SET TASK A -
Show every line of the listing below that contains the string "start", treating uppercase and lowercase as different.

Reactions: Like 3 | Way Cool 3 | Creative 1


----------



## woodtickgreg (Jun 7, 2017)

It's really kinda cool to see the differences in the quality of builds on the boxes. Back in the day the craftsman was a decent box for the money, now it would be considered cheap, no ball bearing drawer guides, etc. So I have had the craftsman boxes 40+ years, it has served me well, it went from shop to shop with me when I worked as a small engine mechanic. Then just got parked in the garage at home for use when I owned a landscape business or for working on various mechanical projects. Now on closer inspection this box has some rust that needs to be dealt with befor going in the wood shop.

This is the bottom drawer and bottom front of the box, showing it's age.


 the top of the box had a rubber mat on it that hid this rust.


 the rust isn't bad but needs to be dealt with before it goes into the basement shop.


 the sides on the bottom are also rusty.



I numbered the drawers as I removed them so I could put them back in the original spots. The drawers are in good shape so I think I'll just paint the fronts to clean them up a little. Only the bottom drawer was real rusty.



Drawers coming out, wiping them down with wd40 to clean off 40 years of crud.


 
Empty cabinet all ready for prep. Gonna bring out the mighty wire wheel and some sand paper. Itll get some of my favorite paint, rustoleum! What else, lol.

Reactions: Like 3 | Way Cool 1


----------



## Tony (Jun 7, 2017)




----------



## woodtickgreg (Jun 9, 2017)

Came home from work today, ate some dinner and went out to the garage to tinker with the box.

Everyone should have one of these, a furniture dolly. I got this one about 20 years ago at home depot from the tool rental dept. Harbor freight sells them in 2 sizes. I used this one when I restored my south bend metal lathe. They work great to move anything heavy.



Tool box upside down on the dolly so I could remove the castors and prep the bottom for paint.



Removing the castors, and spider webs and spider eggs.



I found this stamped into the front bottom of the box, remember when that meant something?



By the time I got done wire wheeling, rubbing with coarse steel wool, and priming with rustoleum it was dark and a thunderstorm rolled in. But i got the bottom primed and ready for paint.



Not very good pics but it was dark.

Reactions: Like 5 | Way Cool 3


----------



## ripjack13 (Jun 9, 2017)




----------



## woodtickgreg (Jun 11, 2017)

I found some black rustoleum paint left over from painting the shelves in the metal shop. It had thickened up in the can but was still brushable, good enough for the bottom of the box I thought.
It was in the upper 80's when I painted it and I swear it set up as I brushed it on, absolutely no flow out, lol. But 2 nice thick coats and the bottom is done! 



 

 
I have to paint the stiffeners for the castors yet before I can put them back on. Then I'll flip it and sand and paint the rest of the cabinet. I'll rattle can spray it black with what else? Rustoleum. Lol.
I figure the first paint job lasted 40+ years, if this one last that long I'll either be dead or propped up in a corner drooling on myself and wearing depends, lol.

Reactions: Like 1 | Funny 4


----------



## woodtickgreg (Jun 22, 2017)

SET TASK B -
Resume the forum thread about restoring the old tool box from the point where it stops.

Stored entries
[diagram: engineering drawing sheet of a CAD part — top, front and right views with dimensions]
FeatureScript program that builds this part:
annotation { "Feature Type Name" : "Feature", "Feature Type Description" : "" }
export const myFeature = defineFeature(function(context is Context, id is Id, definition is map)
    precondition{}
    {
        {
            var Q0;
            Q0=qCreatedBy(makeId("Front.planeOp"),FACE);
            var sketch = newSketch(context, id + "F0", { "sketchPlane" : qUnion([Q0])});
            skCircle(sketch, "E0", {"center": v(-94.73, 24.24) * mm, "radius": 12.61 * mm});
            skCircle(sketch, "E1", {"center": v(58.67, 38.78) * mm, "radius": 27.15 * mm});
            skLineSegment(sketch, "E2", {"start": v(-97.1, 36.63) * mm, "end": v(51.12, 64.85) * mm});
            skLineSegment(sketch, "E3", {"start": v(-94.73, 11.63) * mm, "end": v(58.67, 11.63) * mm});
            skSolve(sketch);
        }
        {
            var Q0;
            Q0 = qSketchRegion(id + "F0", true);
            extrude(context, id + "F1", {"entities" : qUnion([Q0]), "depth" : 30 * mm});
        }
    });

TASK ANSWER A -
            skLineSegment(sketch, "E2", {"start": v(-97.1, 36.63) * mm, "end": v(51.12, 64.85) * mm});
            skLineSegment(sketch, "E3", {"start": v(-94.73, 11.63) * mm, "end": v(58.67, 11.63) * mm});

TASK ANSWER B -
Been really hot here and I don't do well with heat so I haven't been out in the garage much. But I did take the stiffeners that go between the castors and the box down in my basement where it is cool and wire wheeled them to get the rust off and then gave them 2 coats of black rustoleum.
Today I cleaned up the castors a bit and got them bolted on.



I'll leave it upside down for awhile, that way I can sand and steel wool the underside of things before flipping it over to sand the top. I gotta pick up some rattle can paint yet. Slow, but making progress.

Reactions: Like 7


----------



## ripjack13 (Jun 22, 2017)




----------



## woodtickgreg (Feb 4, 2018)

Wow, has it really been since June that I started this? Well they finally shipped a bun h of tools out at work and opened up access to the spray booth, I figured I better jump on this while I can.
It's cold and snowy out here in Michigan but it's nice and warm at work inside the building that has a ventilated spray booth. Have I mentioned that I love my new job!


 I scuffed the box up with #3 steel wool, course scotchbrite, and sanded the rusty spots with 100 grit paper.


 I blew it off with compressed air and wiped it down with lacquer thinner.


 put some tape over the drawer guide tracks and then shot a coat of rustoleum rattle can gloss black on it.


 

 While I'm waiting on the first coat to tack up I'm enjoying a salad I brought with me.

Reactions: Like 4


----------



## rocky1 (Feb 4, 2018)

Got a $10,000 paint booth, and you're spraying Rustoleum!

Reactions: Agree 1 | Funny 5


----------



## woodtickgreg (Feb 4, 2018)

rocky1 said:


> Got a $10,000 paint booth, and you're spraying Rustoleum!


Hey, rustoleum is my favorite go to paint for just about anything! Mostly because I'm not a painter and any idiot can paint stuff with it, works for me. But actually it is great for anything metal, great for machinery too! Very tough durable paint, especially for the money.

Reactions: Like 1 | Agree 2 | Creative 1


----------



## woodtickgreg (Feb 5, 2018)

3 coats total, 3 cans total. Looks good, a few of my signature runs, lol. I'll let this cure a couple of days and then bring it home. Next will be the drawers, just painting the faces on those.

Reactions: Like 5 | Way Cool 1


----------



## rocky1 (Feb 5, 2018)

Lookin good!!


----------



## woodtickgreg (Feb 5, 2018)

rocky1 said:


> Lookin good!!


Thanks Rock, it's lasted 40 years so far, this was one of the first tool boxes I ever purchased. Now it's getting a second life, not trying to make it perfect as it's going in the wood shop and just going to get covered in sawdust anyway, lol.


----------



## woodtickgreg (Feb 27, 2018)

So I can't seem to find time to work on this at home so I took the drawers to work and sanded them in between Parts changes at night. Then I put them in the spray booth at work and I painted them with what else, Rustoleum, safety blue paint.

I'm only painting the faces, the rest of the drawers are fine.


 3 coats.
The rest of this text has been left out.